「落ち武者その2」
永遠だよもんの投稿


その日の夜、
いつもは上からドンッと来ていたアレが、
ズッズッ・・とずってるような感じでお腹の上に来そうです。

姉貴はとにかく、ぎゅっと目を瞑り、
「首に巻いている赤い紐が守ってくれている
から大丈夫」と言い聞かすように考えているうちに朝になってたそうです。

上半身を起こすと、カサッと音がしたので
「ん?、何?」と思い
下を見ると、赤い紐が引き千切られ様になっていたそうです。
幅3сものの紐を首から引きちぎったならば首に跡が付きそうなものですが何もなく未だに謎です。

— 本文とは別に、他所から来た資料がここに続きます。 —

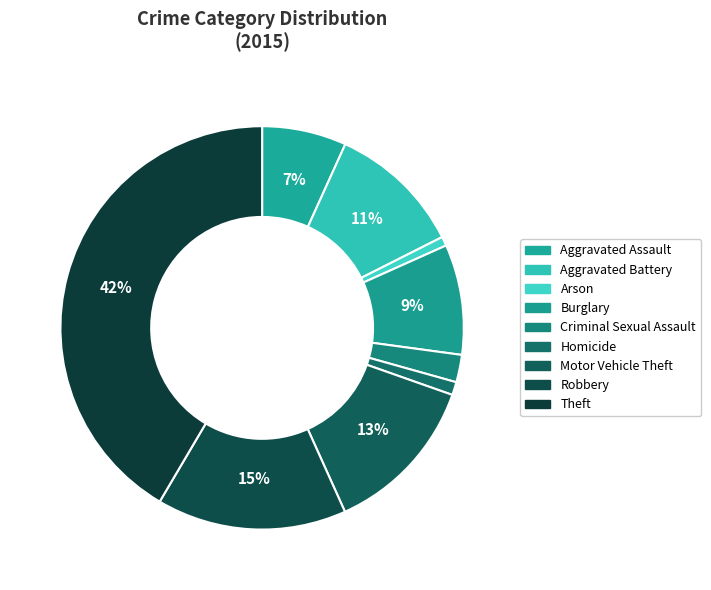

Does Burglary represent more than half of the total?

No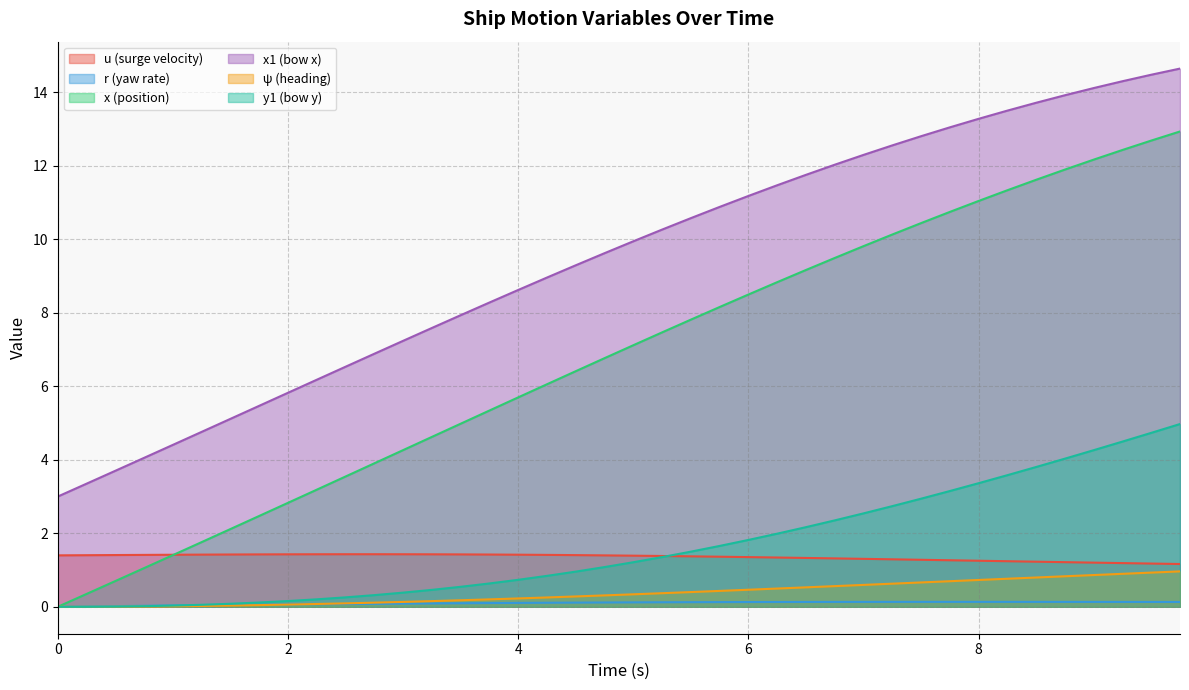

What is the difference between the u values at 7.5 and 4.0?

0.1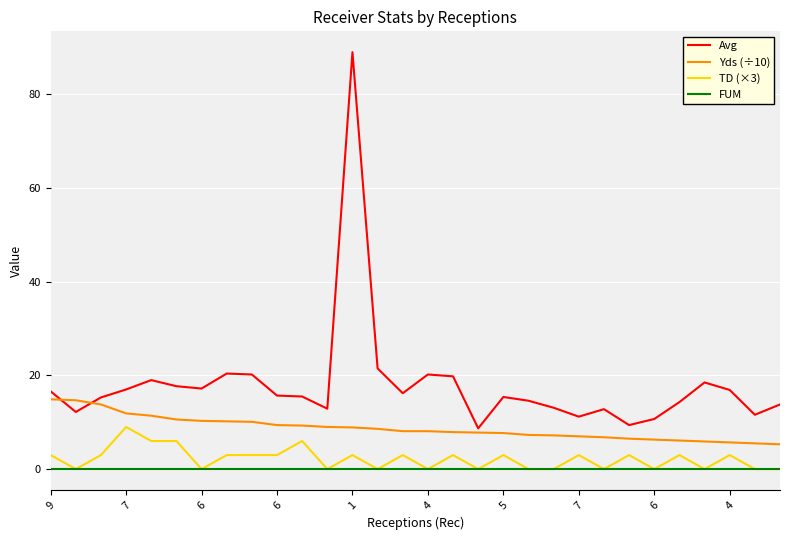

What is the maximum value shown in the chart?

89.0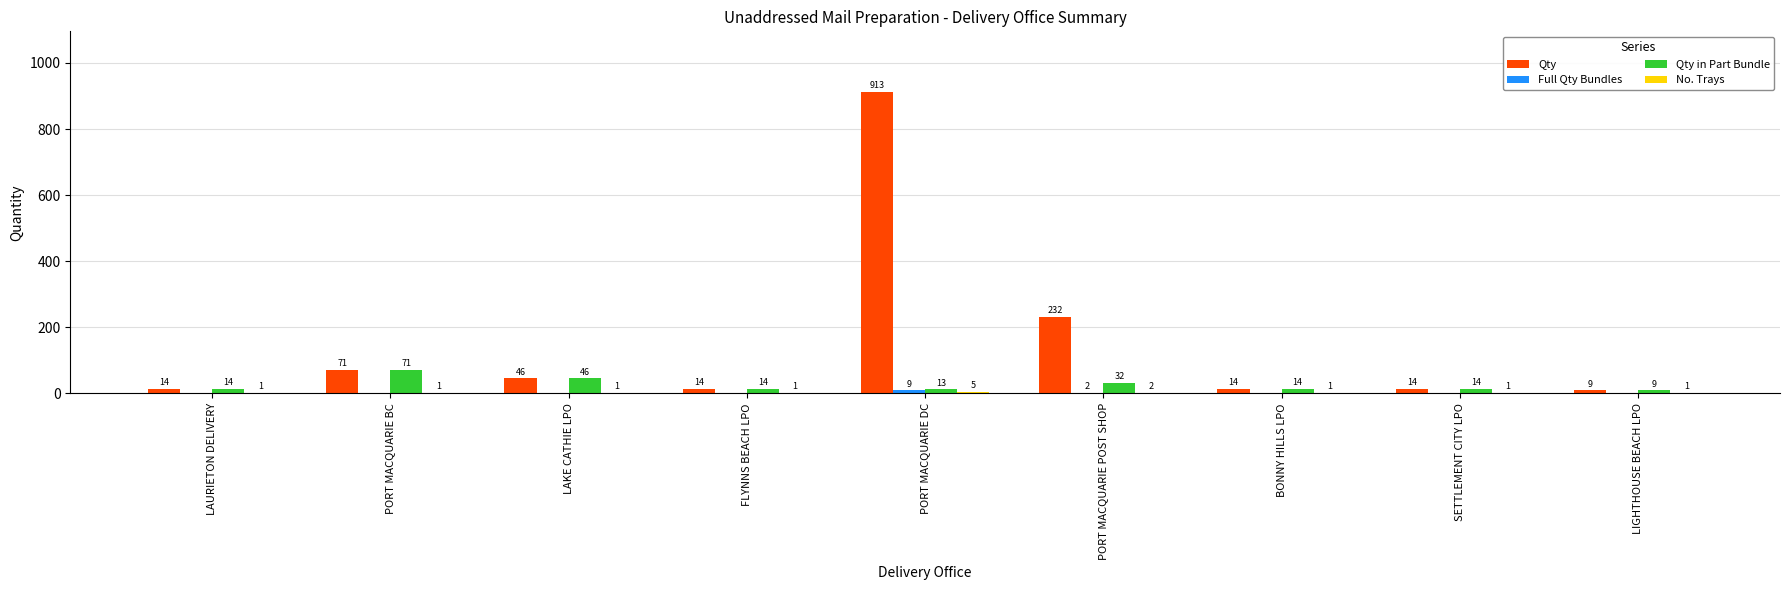

The value of Qty at PORT MACQUARIE POST SHOP is 385. True or false?

False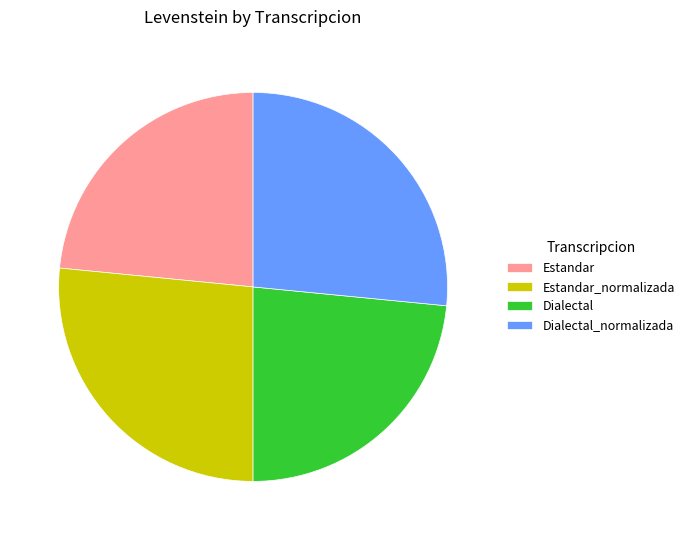

True or false: Dialectal_normalizada accounts for 14% of the total.

False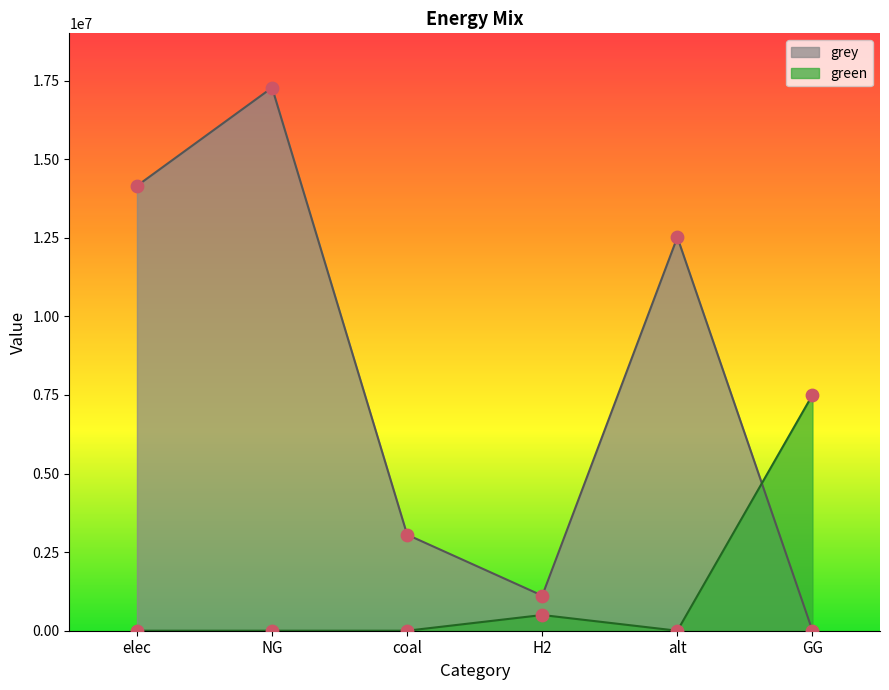

Which series contains the highest Y value?

grey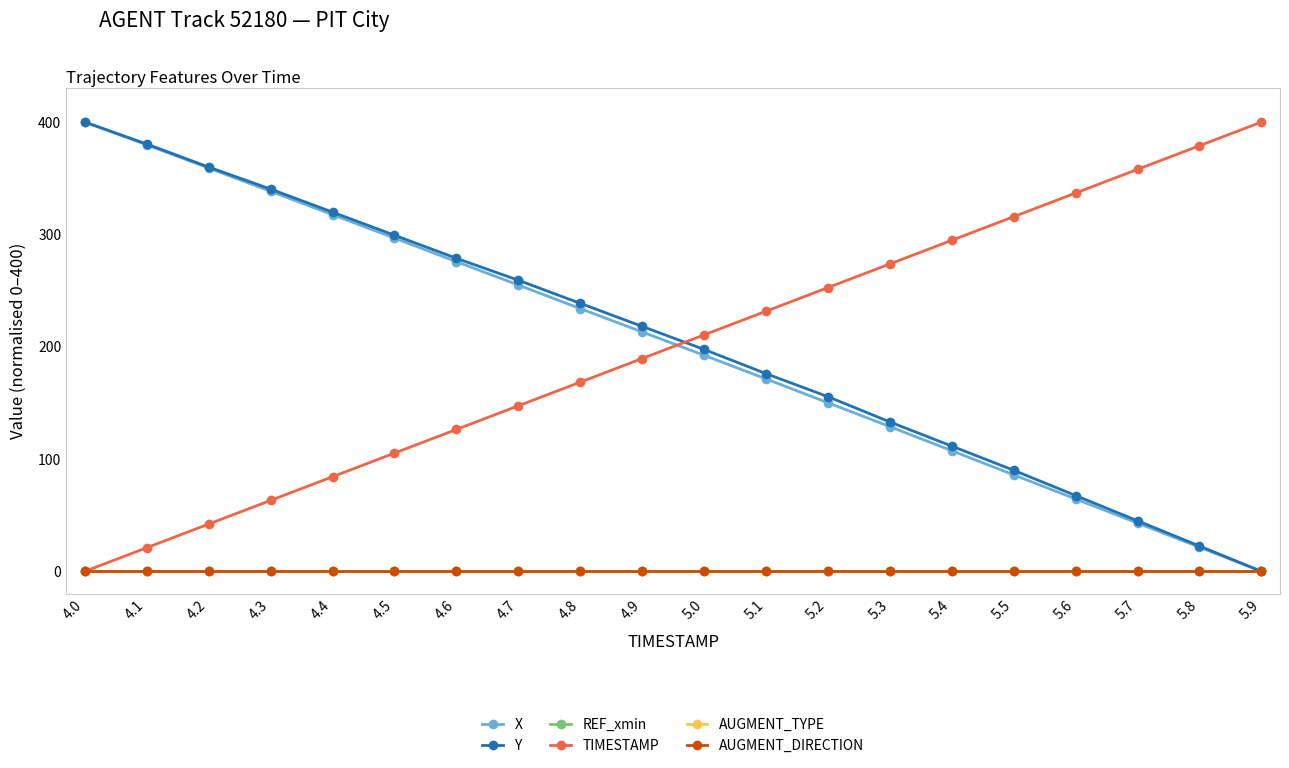

What is the value of the TIMESTAMP point at the 3rd from the left?

42.1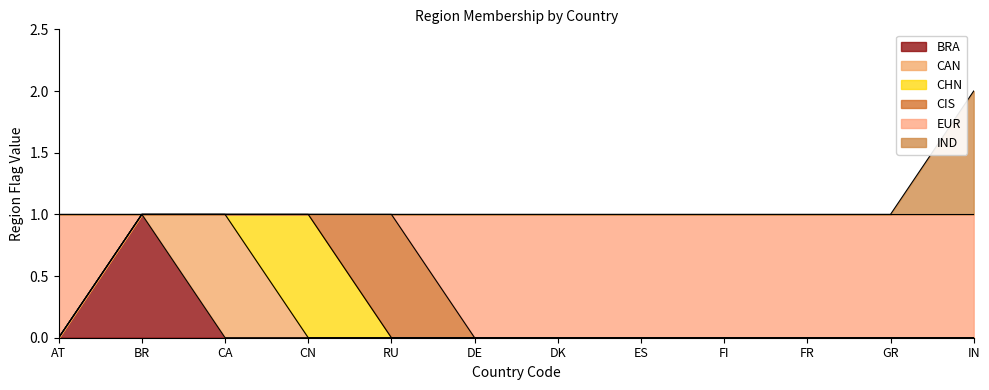

What are all the series names shown in the legend?

BRA, CAN, CHN, CIS, EUR, IND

千切れた紐がどうも気になり、霊媒師の所に足を運んだんです。
霊媒師は、紐を見せた時点で明らかな動揺をされたそうです。
どうやら、その霊媒師の力よりもケタハズレに強い霊らしく、
もっと力のある僧を呼ばないと解決出来ないかもしれないと言われ、
「とにかく一度、姉貴の部屋を見たい」と
翌日、他のスケジュ−ルをキャンセルしてまで家にきました。

霊媒師は玄関に入った瞬間に顔が凍りつきました。
姉貴の部屋は2階にあるのですが、霊媒師は少し落ち着くために、まず、一階でお茶を飲みました。
(俺はそのときに姉貴の向かいにあたる自分の部屋に戻った)

しばらくして、
霊媒師は2階に上がって来たのですが、その足取りは重たく何かブツブツ言いながら上がってくるんです

階段も残り3〜4段って所で急にフラッと後ろに倒れそうになり、
後から登っていた姉貴とお母さんに支えられていました。

そして
「ごめんなさい。これ以上進めないので、どこか外からその部屋は見えないですか?」と 言われたので、
家から数メートル離れた堤防の上に姉貴と向かいました。

しばらくして、
帰って来たのですが、霊媒師の顔が真っ青だったのです。
姉貴も不安げな顔でまっすぐ自分の部屋に走るように登っていきました。
霊媒師は何かお母さんに説明してました。

姉貴は顔面蒼白になって降りてきて霊媒師にこう言ってました。
「ありました。南側の南の壁に。」

霊媒師、
「どういう形で出ていました?」

姉貴
「壁から血が出ていました」

俺は「んなアホな!」と思い姉貴に部屋見てもいいか?と聞くと

「お前も見てきてみ」と言われたので姉貴の部屋に入りました

確かに、南側の壁、
俺の身長が175cなんですが、俺の頭のちょっと上辺りから少し黒くなり始めた血痕がありました。

一階に下りると何やら話し込んでいます。
そして霊媒師は最後にこう言いました。
「貴女の体自体が霊に憑かれやすい体質で、今の私の能力では抑える事もままならない。
もし、強制で出そうものなら、私も貴女も霊に身体を乗っ取られる危険性も高いから、
下手に触れないほうが良いでしょう」

姉貴は今結婚して普通に暮らしてますが、
実はいまだにその霊は大人しくしているけど憑いてるそうです。